Days after the mass shooting, DPS director Stephen McCraw said that Arredondo was put in charge of the incident at the scene and has since taken a share of the blame for that day’s mishap. Through his lawyer, the former chief of the school police stated that he never considered himself the incident leader at the scene and did not give any instructions that the police should not attempt to enter the building.
Also, in a June interview with KXAN partner The Texas Tribune, Arredondo told the Tribune, “I didn’t give any orders… I called for help and asked for an extraction tool to open the door.”
Camera footage obtained by CNN refutes this.

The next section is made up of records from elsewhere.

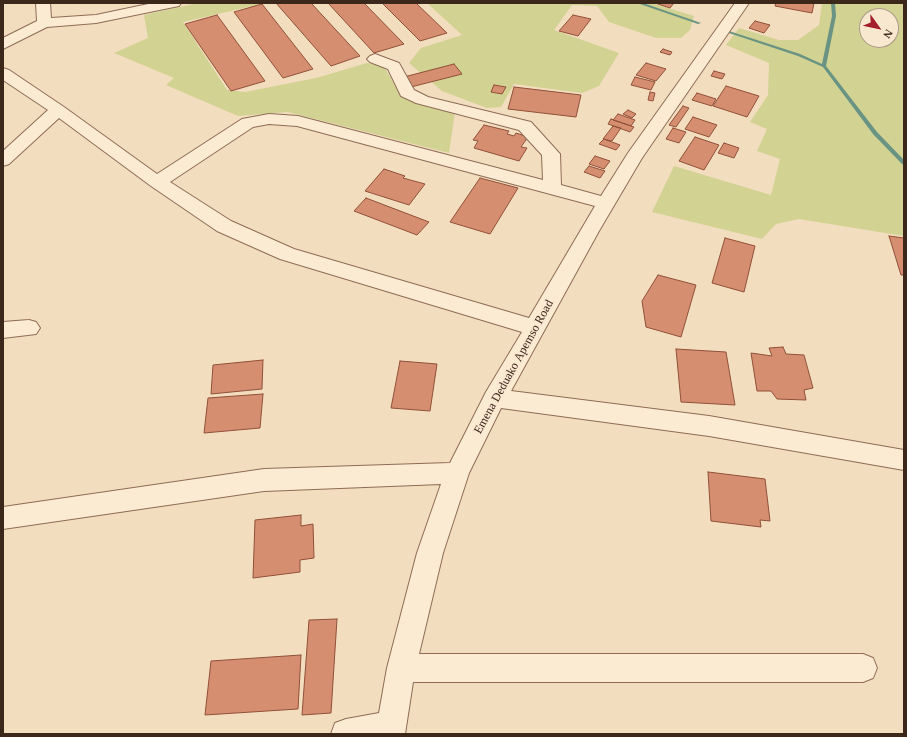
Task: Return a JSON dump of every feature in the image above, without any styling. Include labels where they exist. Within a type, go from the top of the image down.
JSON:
[{"type":"street","points":[[43,3],[44,23]]},
{"type":"street","points":[[3,44],[44,23],[96,19],[174,3]]},
{"type":"street","name":"Emena Deduako Apemso Road","points":[[390,730],[401,668],[430,553],[457,473],[494,398],[536,328],[606,203],[634,157],[742,3]]},
{"type":"street","points":[[375,59],[394,66],[407,93],[422,100],[525,126],[551,154],[552,188]]},
{"type":"street","points":[[3,73],[58,110],[157,182],[224,226],[287,254],[341,272],[536,328]]},
{"type":"street","points":[[3,160],[58,110]]},
{"type":"street","points":[[157,182],[248,123],[269,119],[298,121],[606,203]]},
{"type":"street","points":[[3,330],[29,328]]},
{"type":"street","points":[[494,398],[709,426],[904,460]]},
{"type":"street","points":[[3,518],[264,480],[457,473]]},
{"type":"street","points":[[401,668],[863,668]]},
{"type":"street","points":[[346,734],[390,730]]},
{"type":"green space","points":[[198,3],[266,3],[183,22],[227,90],[245,92],[316,78],[367,63],[383,65],[400,94],[426,106],[455,112],[449,153],[288,112],[238,116],[166,85],[174,78],[114,53],[148,38],[144,15]]},
{"type":"green space","points":[[427,3],[652,3],[694,16],[690,30],[681,38],[656,38],[609,22],[597,6],[572,5],[554,30],[619,53],[599,86],[582,93],[514,84],[501,107],[487,108],[442,91],[409,63],[421,48],[462,35]]},
{"type":"green space","points":[[822,3],[904,3],[904,236],[799,219],[776,224],[762,239],[652,212],[674,166],[771,195],[780,159],[757,151],[767,129],[750,122],[768,95],[769,63],[726,45],[739,28],[779,40],[798,40],[819,25]]},
{"type":"building","points":[[276,3],[311,3],[360,56],[331,66]]},
{"type":"building","points":[[328,3],[364,3],[404,44],[374,53]]},
{"type":"building","points":[[382,3],[416,3],[447,33],[420,41]]},
{"type":"building","points":[[655,3],[674,3],[670,8]]},
{"type":"building","points":[[776,3],[814,3],[812,13],[775,6]]},
{"type":"building","points":[[262,4],[313,69],[283,78],[234,12]]},
{"type":"building","points":[[217,15],[265,81],[231,91],[185,24]]},
{"type":"building","points":[[573,15],[591,19],[578,36],[559,31]]},
{"type":"building","points":[[755,21],[770,25],[764,33],[749,28]]},
{"type":"building","points":[[663,49],[672,52],[670,55],[660,52]]},
{"type":"building","points":[[646,63],[666,69],[656,81],[636,75]]},
{"type":"building","points":[[454,64],[462,74],[411,87],[404,77]]},
{"type":"building","points":[[714,71],[725,74],[722,79],[711,76]]},
{"type":"building","points":[[635,77],[655,82],[651,90],[631,85]]},
{"type":"building","points":[[494,85],[506,87],[502,94],[491,92]]},
{"type":"building","points":[[726,86],[759,96],[747,117],[713,106]]},
{"type":"building","points":[[514,87],[581,95],[576,117],[508,109]]},
{"type":"building","points":[[650,92],[655,93],[653,101],[648,100]]},
{"type":"building","points":[[697,93],[716,99],[712,106],[692,100]]},
{"type":"building","points":[[683,106],[689,108],[676,127],[669,125]]},
{"type":"building","points":[[628,110],[636,114],[632,118],[623,114]]},
{"type":"building","points":[[618,114],[635,120],[631,126],[613,120]]},
{"type":"building","points":[[693,117],[717,125],[709,137],[685,129]]},
{"type":"building","points":[[611,119],[634,127],[630,132],[608,124]]},
{"type":"building","points":[[484,125],[509,131],[507,134],[514,136],[516,133],[528,137],[521,147],[527,148],[519,161],[474,148],[478,141],[473,140]]},
{"type":"building","points":[[613,126],[621,128],[612,141],[603,139]]},
{"type":"building","points":[[673,128],[686,132],[679,143],[666,139]]},
{"type":"building","points":[[695,137],[719,145],[704,170],[679,161]]},
{"type":"building","points":[[604,139],[620,145],[616,150],[599,144]]},
{"type":"building","points":[[724,143],[739,148],[734,158],[718,153]]},
{"type":"building","points":[[595,156],[610,161],[604,169],[589,164]]},
{"type":"building","points":[[589,166],[605,171],[600,178],[584,172]]},
{"type":"building","points":[[384,169],[405,176],[403,178],[425,184],[409,205],[365,191]]},
{"type":"building","points":[[480,178],[518,188],[490,234],[450,222]]},
{"type":"building","points":[[366,198],[429,222],[417,235],[354,211]]},
{"type":"building","points":[[889,236],[904,238],[904,275],[901,275]]},
{"type":"building","points":[[725,238],[755,246],[744,292],[712,283]]},
{"type":"building","points":[[658,275],[696,285],[681,337],[646,327],[642,301]]},
{"type":"building","points":[[783,347],[786,354],[804,355],[813,388],[804,390],[806,400],[777,399],[771,391],[757,391],[751,353],[772,356],[769,348]]},
{"type":"building","points":[[676,349],[726,352],[735,405],[681,402]]},
{"type":"building","points":[[263,360],[262,389],[211,394],[213,365]]},
{"type":"building","points":[[400,361],[437,364],[430,411],[391,408]]},
{"type":"building","points":[[263,394],[260,428],[204,433],[208,398]]},
{"type":"building","points":[[708,472],[765,479],[770,521],[760,520],[761,527],[711,521]]},
{"type":"building","points":[[301,515],[301,526],[313,524],[314,558],[300,560],[300,572],[253,578],[255,520]]},
{"type":"building","points":[[337,619],[331,713],[302,715],[309,620]]},
{"type":"building","points":[[301,655],[298,709],[205,715],[211,661]]},
{"type":"waterway","points":[[639,3],[699,23]]},
{"type":"waterway","points":[[824,66],[834,16],[833,3]]},
{"type":"waterway","points":[[728,32],[799,55],[824,66]]},
{"type":"waterway","points":[[824,66],[875,133],[904,163]]}]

“We’re going to clear this building before we commit any violations,” Arredondo told police in the hallway around 12:08 p.m. “Once they clear this room, I’ll check what was released guys before we do any break-in.”
According to these footage, as well as his own confession to investigators the day after the shooting, Arredondo was giving instructions on the day of the tragedy.
In a bodycam video obtained by CNN, he continued: “Now time is on our side. I know we have kids there for sure, but we have to save the lives of the others.”